My Grandmother and the Hurricane, Both Gone Now

My Grandmother and the Hurricane, Both Gone Now November 15, 2012

To live in the mercy of God.

Awe, not comfort….

 And awe suddenly
passing beyond itself. Becomes
a form of comfort.

—Denise Levertov

Two weeks ago I flew to my childhood home in Tennessee, and twenty-nine hours after I arrived my grandmother died. Then a week after that I returned to my adult home in Philadelphia and a hurricane hit. My grandmother’s name was Gennie Vee. The hurricane’s name was Sandy. They are both gone now.

I’m not accustomed to being with someone while they die, and I’m not accustomed to being in hurricanes either. That means I had a lot to learn in the past two weeks, and not much time to learn it in. Some people call that being thrown in the deep end. Some people say that when one is thrown in the deep end, there are two options: sink or swim.

At the hospice center, a doctor with an unusually short skirt and knee-high boots took my aunt, cousin, and me into an empty room and told us it wouldn’t be long, then gave us a stapled handout titled “Preparing for the Dying Process,” and a booklet titled Gone from My Sight: The Dying Experience. The booklet was light blue, with an ink drawing of a ship with many sails making its way toward a single-lined horizon.

The literature gave straightforward information about what to expect as the body readies itself to stop working, and the mind and spirit prepare themselves to leave what they know. But, the first page of the booklet read, “Each person approaches death in their own way. What is listed here is simply a guideline, a road map. Like any map, there are many roads arriving at the same destination, many ways to enter the same city.”

For straightforward information on how to prepare for a hurricane, I Googled “how to prepare for a hurricane.” Sandy was expected to make landfall in nearby New Jersey, and because the Schuylkill River is at the bottom of our hill, I was worried about flooding and power outages. I bought candles, a lantern, batteries, canned food, bottled water, a radio, and even a blanket for good measure. I made two loaves of banana bread.

I stayed online, tracking the path of the storm—or, at least, the guideline I was given—the possible roadmap for its entrance into my city.

The advice was good, and made me feel as though I was doing something useful by following it:

Fill your bathtub with water. Unplug major appliances that are in danger of electrical surge. Fill a cooler with ice. If the power goes out, keep your refrigerator closed. If you must take something out of it, visualize what you want and where it is before you open the door.

And, from the hospice booklet, this:

Hold your loved one’s hand. Or, if you can, lie beside them and hold them. Play calming music. Speak to them softly even if they do not speak back. Keep the lights on, because they cannot see well now and may be scared in the dark.

But in reality there is no way to be fully prepared. Here’s what I wasn’t prepared for:

I wasn’t prepared, in the hours before my grandmother’s death, for her to be the most beautiful person I had ever seen.
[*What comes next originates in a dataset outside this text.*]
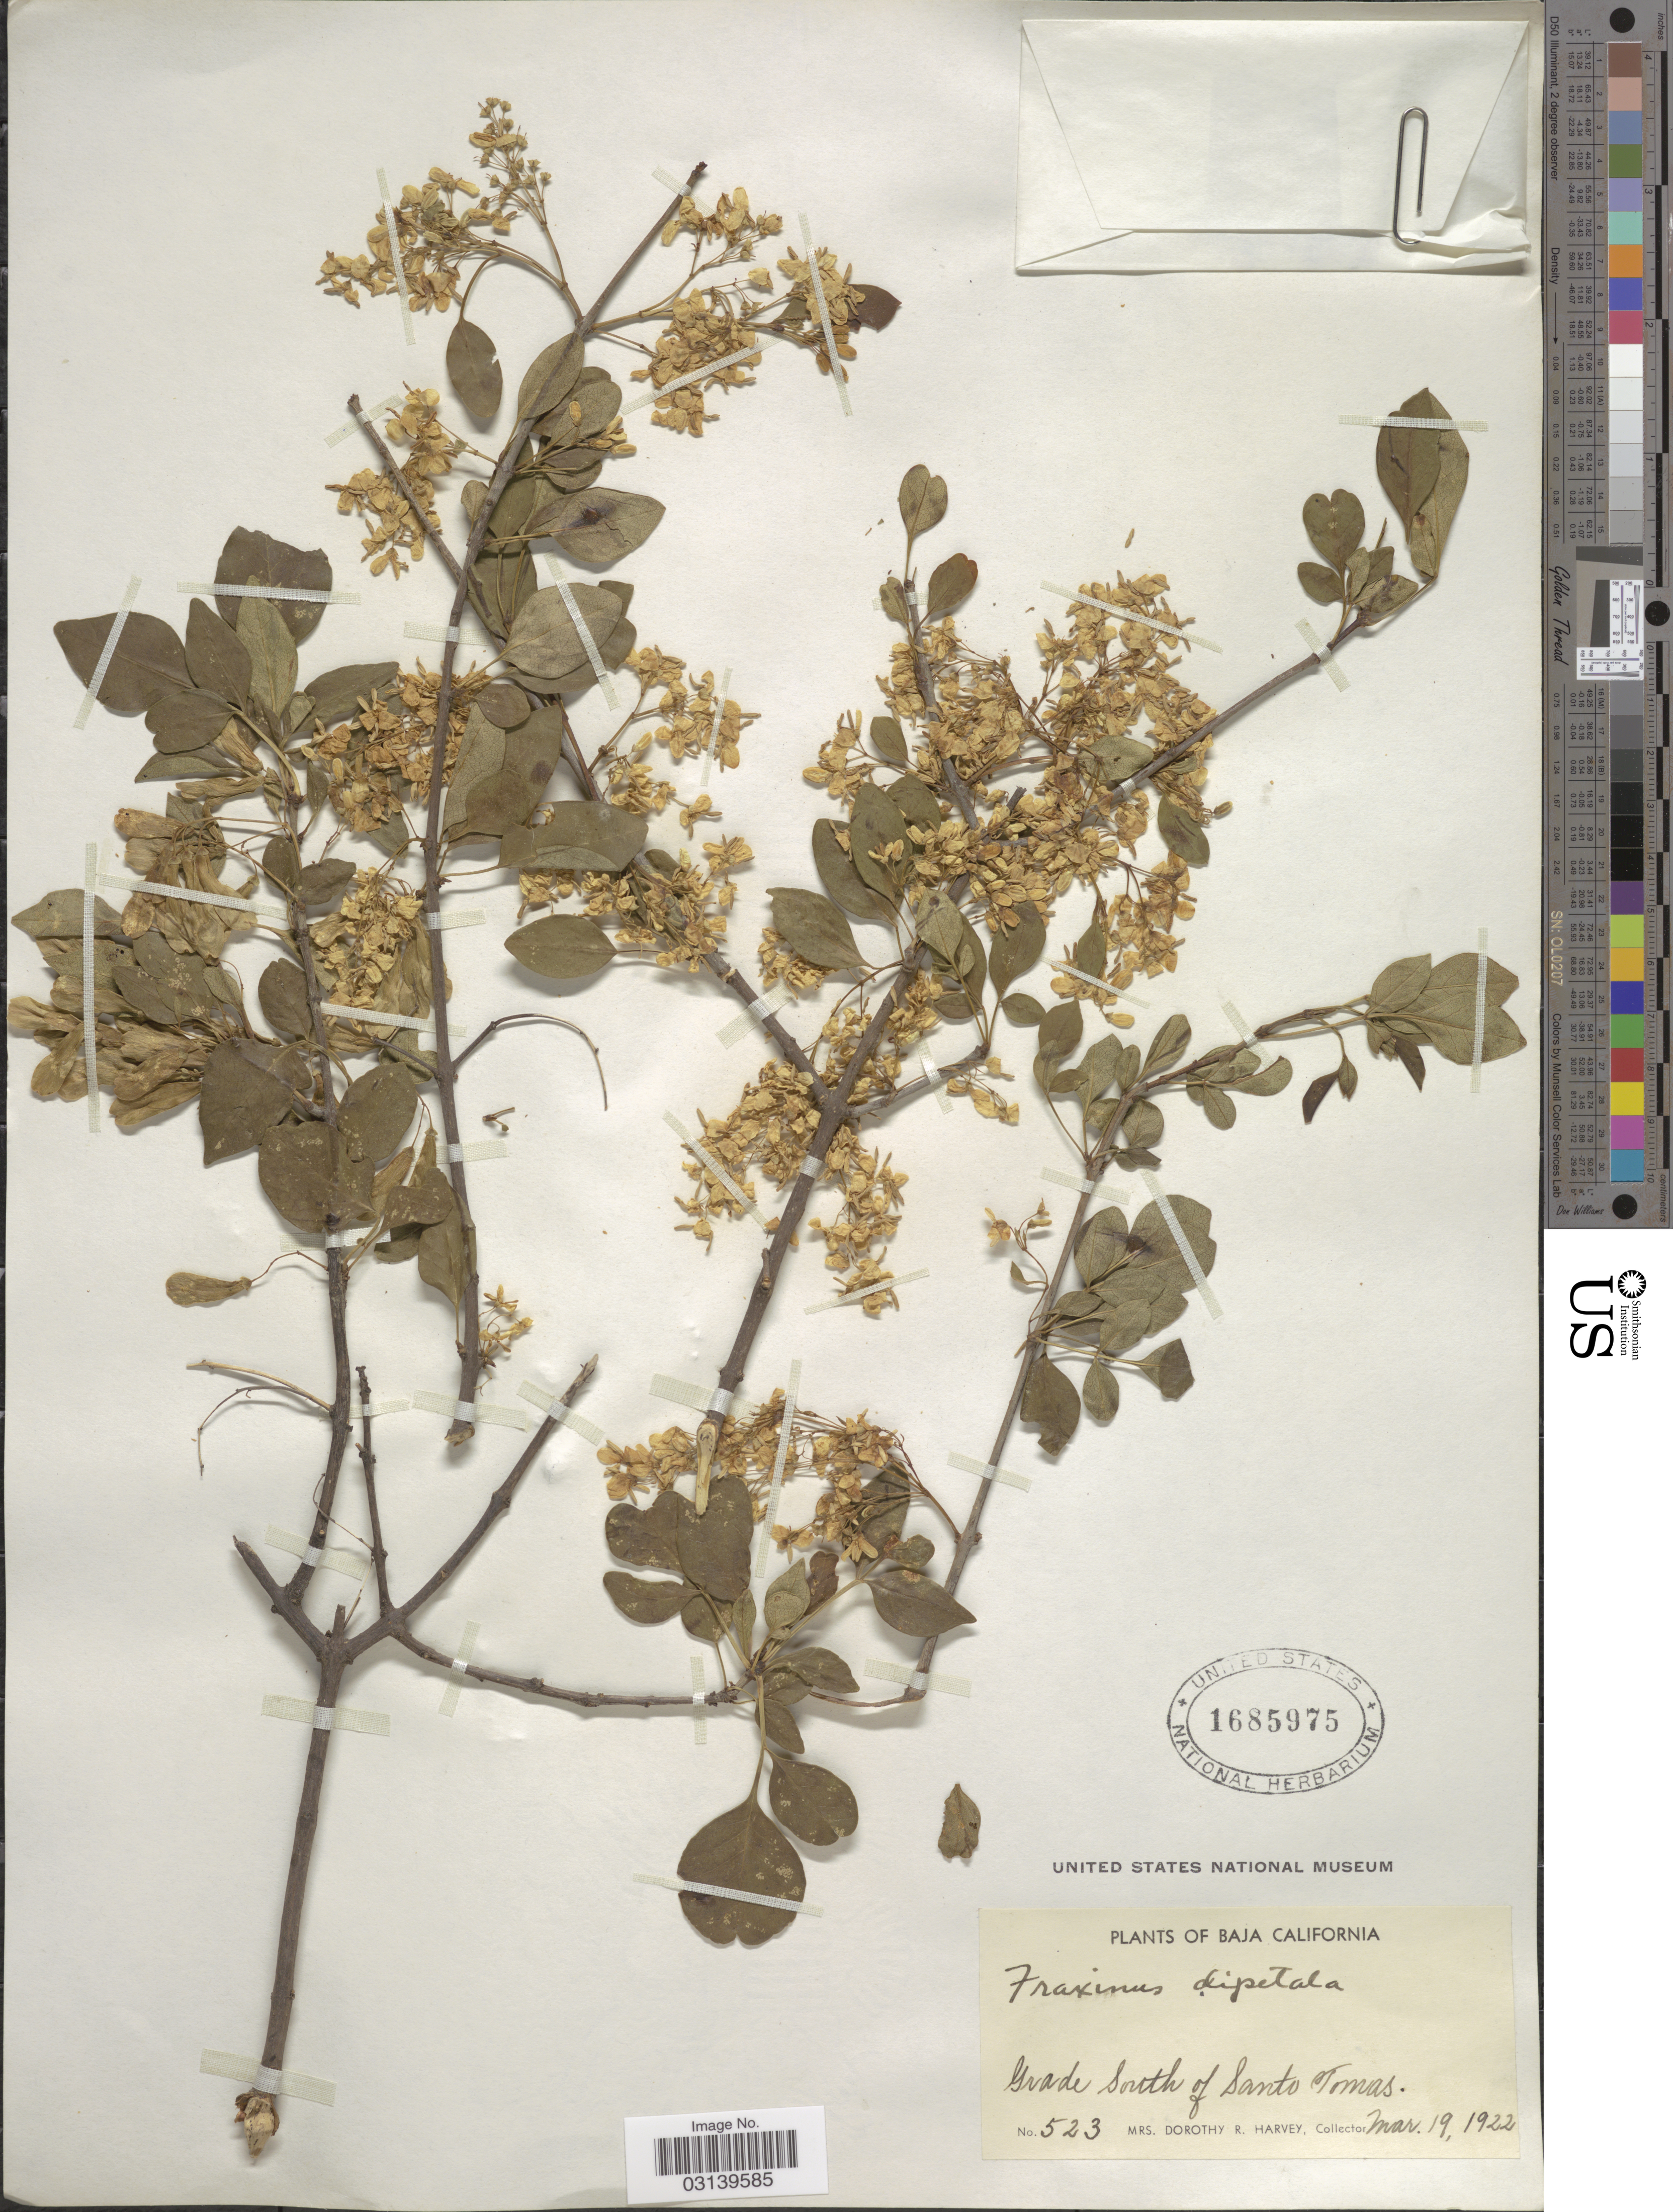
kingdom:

I wasn’t prepared to push her white hair back from her forehead and notice that her skin and blue eyes were radiant, glowing—not with fever—but with something I had never seen before. That her hands and nails, reaching out to someone or something none of the rest of us could see, were perfect.

I wasn’t prepared for her to speak to her brothers and sisters, gone before her, asking them to come closer, to come back, to take her. I wasn’t prepared to stand outside with my brother and sister later, and see him with his square hands on his hips and see her red hair flash like a flame and think, I will call out your names when I am dying.

I wasn’t prepared for my grandmother suddenly to fix her eyes on me and say, “I want some candy,” then to lift my fingers to her mouth and suck on them, then lower them and say, “that’s better.”

Just as I was not prepared for any of this, I was not prepared for the storm to hit. The rain I expected—and it began early—but I wasn’t prepared for the wind, which tore through the trees, and made them bend until I was sure they would break. I wasn’t prepared for the sudden cold. I wasn’t prepared for the sound of it, the rattle and howl.

But, most of all, I wasn’t prepared for what came after: The sudden stillness. The deceptive quiet. As if nothing had happened at all.

There’s this game children play. One child takes another’s arm and tries to twist it painfully behind her back in such a way that she cannot break free. To be released, the captive must call out “Mercy!”

This game is about power—about one exerting brute force over another, demanding not only a confession of helplessness, but a plea for clemency. “Mercy” is not an expletive; it’s a request—a desperate one.

But there is another way to think about mercy, and that is as something rooted in love. A pardon, somehow, miraculously, from pain. And what’s granted is perhaps not even comfort, but another way out, one of mystery and awe.

When I was tossed into the deep I didn’t swim, but I didn’t sink either. I clung to a mercy that felt like neither punishment nor pardon. I think of it as a life raft, or, even better, a ship with many sails, passing other ships on separate courses that are headed, hopefully, to the same city.